Kendrick Lamar – Sherane AKA Master Splinter’s Daughter
Music as documentary
The practice of lacing music with unpredictable, naturally-arising sounds, or at least sounds that are made to seem so, brings a kind of documentary sensibility to the art form – it allows music to not only impressionistically imitate the world, but record and represent it truthfully. There’s a line, then, that found sound treads, and it lies between music and documentary; its use implies a truer depiction of the artist’s surroundings, but then in the same stroke, it downplays music’s own ability to move away from these surroundings, to stand apart as a world of its own.
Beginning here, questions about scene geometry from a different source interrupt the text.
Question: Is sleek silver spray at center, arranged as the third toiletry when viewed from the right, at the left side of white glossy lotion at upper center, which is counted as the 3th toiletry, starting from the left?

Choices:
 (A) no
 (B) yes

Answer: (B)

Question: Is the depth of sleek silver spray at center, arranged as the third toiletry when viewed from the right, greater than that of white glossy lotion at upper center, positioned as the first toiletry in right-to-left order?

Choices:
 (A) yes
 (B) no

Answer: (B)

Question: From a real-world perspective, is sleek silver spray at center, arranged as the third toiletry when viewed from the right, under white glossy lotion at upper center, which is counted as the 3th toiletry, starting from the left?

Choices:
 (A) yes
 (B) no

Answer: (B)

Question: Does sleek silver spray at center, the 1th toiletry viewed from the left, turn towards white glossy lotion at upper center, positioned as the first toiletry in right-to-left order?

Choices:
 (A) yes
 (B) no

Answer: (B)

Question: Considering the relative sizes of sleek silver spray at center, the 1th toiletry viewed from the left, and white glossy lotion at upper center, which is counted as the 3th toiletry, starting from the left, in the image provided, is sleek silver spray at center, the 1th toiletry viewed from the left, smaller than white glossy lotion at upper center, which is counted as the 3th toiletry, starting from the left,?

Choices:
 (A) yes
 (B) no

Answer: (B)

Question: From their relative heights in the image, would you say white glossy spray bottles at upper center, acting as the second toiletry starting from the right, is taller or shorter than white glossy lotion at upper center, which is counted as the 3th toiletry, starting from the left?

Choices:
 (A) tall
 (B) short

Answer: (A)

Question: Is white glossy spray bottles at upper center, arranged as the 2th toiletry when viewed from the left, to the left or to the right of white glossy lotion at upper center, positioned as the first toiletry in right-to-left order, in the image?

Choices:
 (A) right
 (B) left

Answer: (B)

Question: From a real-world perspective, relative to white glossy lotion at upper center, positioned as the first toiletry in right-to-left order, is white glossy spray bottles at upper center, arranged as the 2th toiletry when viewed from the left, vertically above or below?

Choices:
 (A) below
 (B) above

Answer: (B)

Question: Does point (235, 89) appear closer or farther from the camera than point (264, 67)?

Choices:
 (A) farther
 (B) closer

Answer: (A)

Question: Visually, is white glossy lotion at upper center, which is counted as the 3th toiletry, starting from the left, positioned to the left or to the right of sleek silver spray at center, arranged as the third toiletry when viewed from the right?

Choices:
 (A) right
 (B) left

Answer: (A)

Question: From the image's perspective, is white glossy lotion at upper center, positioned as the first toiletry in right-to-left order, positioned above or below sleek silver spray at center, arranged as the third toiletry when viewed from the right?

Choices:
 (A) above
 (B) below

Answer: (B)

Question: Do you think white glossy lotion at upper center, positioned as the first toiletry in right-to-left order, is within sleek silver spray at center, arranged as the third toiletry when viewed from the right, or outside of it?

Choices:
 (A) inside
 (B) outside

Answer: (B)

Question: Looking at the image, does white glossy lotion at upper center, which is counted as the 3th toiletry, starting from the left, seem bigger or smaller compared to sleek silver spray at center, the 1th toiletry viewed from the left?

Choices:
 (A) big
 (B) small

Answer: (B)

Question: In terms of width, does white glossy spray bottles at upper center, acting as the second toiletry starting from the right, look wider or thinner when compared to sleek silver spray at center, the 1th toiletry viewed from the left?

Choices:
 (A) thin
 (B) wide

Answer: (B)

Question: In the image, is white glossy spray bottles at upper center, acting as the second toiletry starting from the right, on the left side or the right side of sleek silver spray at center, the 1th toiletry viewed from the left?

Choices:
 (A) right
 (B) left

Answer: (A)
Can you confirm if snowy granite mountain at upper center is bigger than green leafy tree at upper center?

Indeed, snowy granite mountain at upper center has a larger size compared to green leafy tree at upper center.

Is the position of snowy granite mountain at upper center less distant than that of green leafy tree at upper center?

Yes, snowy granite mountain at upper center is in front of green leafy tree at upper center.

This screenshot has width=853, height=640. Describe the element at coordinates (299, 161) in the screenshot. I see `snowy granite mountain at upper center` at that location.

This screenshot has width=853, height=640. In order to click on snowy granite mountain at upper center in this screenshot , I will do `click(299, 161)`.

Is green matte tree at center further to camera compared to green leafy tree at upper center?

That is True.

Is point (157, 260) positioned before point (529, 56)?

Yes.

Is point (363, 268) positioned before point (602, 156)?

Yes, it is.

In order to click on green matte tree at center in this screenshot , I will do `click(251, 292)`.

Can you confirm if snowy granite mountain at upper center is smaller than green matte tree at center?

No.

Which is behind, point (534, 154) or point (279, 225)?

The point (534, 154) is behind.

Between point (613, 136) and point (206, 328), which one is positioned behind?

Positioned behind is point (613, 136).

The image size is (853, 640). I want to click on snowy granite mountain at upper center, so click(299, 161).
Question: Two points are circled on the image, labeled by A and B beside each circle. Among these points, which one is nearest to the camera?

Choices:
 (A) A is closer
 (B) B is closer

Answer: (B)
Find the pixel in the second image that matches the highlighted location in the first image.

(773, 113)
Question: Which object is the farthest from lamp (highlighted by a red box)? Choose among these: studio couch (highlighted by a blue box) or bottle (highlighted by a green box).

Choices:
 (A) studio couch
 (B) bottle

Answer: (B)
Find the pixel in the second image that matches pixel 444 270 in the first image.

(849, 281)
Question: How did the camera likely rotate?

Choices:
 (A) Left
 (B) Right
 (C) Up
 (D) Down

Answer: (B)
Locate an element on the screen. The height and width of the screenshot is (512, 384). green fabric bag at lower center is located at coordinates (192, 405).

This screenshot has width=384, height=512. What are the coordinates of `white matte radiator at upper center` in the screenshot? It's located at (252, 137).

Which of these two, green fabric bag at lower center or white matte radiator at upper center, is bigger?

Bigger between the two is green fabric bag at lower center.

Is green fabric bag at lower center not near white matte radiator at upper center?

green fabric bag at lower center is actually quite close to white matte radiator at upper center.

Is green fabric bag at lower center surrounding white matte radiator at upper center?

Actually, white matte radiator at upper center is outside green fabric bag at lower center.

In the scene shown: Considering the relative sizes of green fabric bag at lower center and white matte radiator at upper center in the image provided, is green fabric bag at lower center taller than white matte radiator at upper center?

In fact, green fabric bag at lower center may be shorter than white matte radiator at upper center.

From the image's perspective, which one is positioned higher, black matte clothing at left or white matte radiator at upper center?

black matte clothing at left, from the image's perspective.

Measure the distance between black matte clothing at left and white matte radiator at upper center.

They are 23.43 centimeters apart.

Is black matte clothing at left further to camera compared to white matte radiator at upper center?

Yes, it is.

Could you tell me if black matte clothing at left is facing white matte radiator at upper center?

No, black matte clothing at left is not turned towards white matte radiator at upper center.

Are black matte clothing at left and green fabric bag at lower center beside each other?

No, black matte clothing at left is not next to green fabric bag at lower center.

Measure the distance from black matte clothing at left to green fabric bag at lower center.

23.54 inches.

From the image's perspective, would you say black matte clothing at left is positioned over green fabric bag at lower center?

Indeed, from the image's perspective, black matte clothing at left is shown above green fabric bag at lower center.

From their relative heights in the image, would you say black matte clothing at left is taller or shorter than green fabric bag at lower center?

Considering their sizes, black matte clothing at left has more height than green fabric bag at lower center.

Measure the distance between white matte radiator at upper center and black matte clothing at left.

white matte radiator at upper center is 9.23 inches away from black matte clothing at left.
If you’re Pierre Schaeffer, or Kendrick Lamar, you might see it as your duty as a musician to mine the world around you for the materials from which to build your sound; it’s a way of cementing your influence into your output, marrying the two as closely as possible. For some, though, that could be seen as erring a little too closely to documentary, neglecting music’s other-worldly ability to create fictions, completely transforming and transcending the everyday life of its listener.
Italian electro composer Daniele Sciolla, whose EP ‘Sinthesi’ you can stream below, finds her sounds and inspiration from all around, whether that means mixing her instruments to perfection in the studio or venturing out to a nearby beach with an old microphone to capture a real, “dirty and saturated” ambient sound. “I try to have no prejudice against any sound and take advantage of all of it,” Danielle tells me, which seems an apt way for a found sound artist to approach their work – a fresh, wide-eyed ability to see the value in all sounds both offered up to us and created by us, and a willingness to listen to all of them with the same level of attention. That’s the real benefit offered to artists by the technology that allows them to record and sample their surroundings; the ability to curate sound as well as creating it.